## Work order
Across the entries below, work out how many lines contain "right". Please give the number only.

Pose landmark coordinates
/---
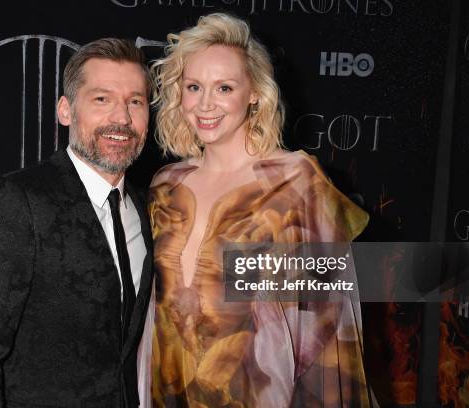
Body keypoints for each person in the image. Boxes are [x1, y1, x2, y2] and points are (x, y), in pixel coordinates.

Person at [144, 13, 372, 407]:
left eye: (224, 87)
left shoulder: (293, 181)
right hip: (170, 392)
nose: (206, 105)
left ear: (253, 92)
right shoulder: (166, 185)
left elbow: (329, 326)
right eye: (194, 87)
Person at [0, 38, 154, 408]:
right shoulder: (16, 201)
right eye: (102, 99)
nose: (122, 118)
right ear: (65, 110)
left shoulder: (145, 207)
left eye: (135, 101)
\---
## Expected answer
6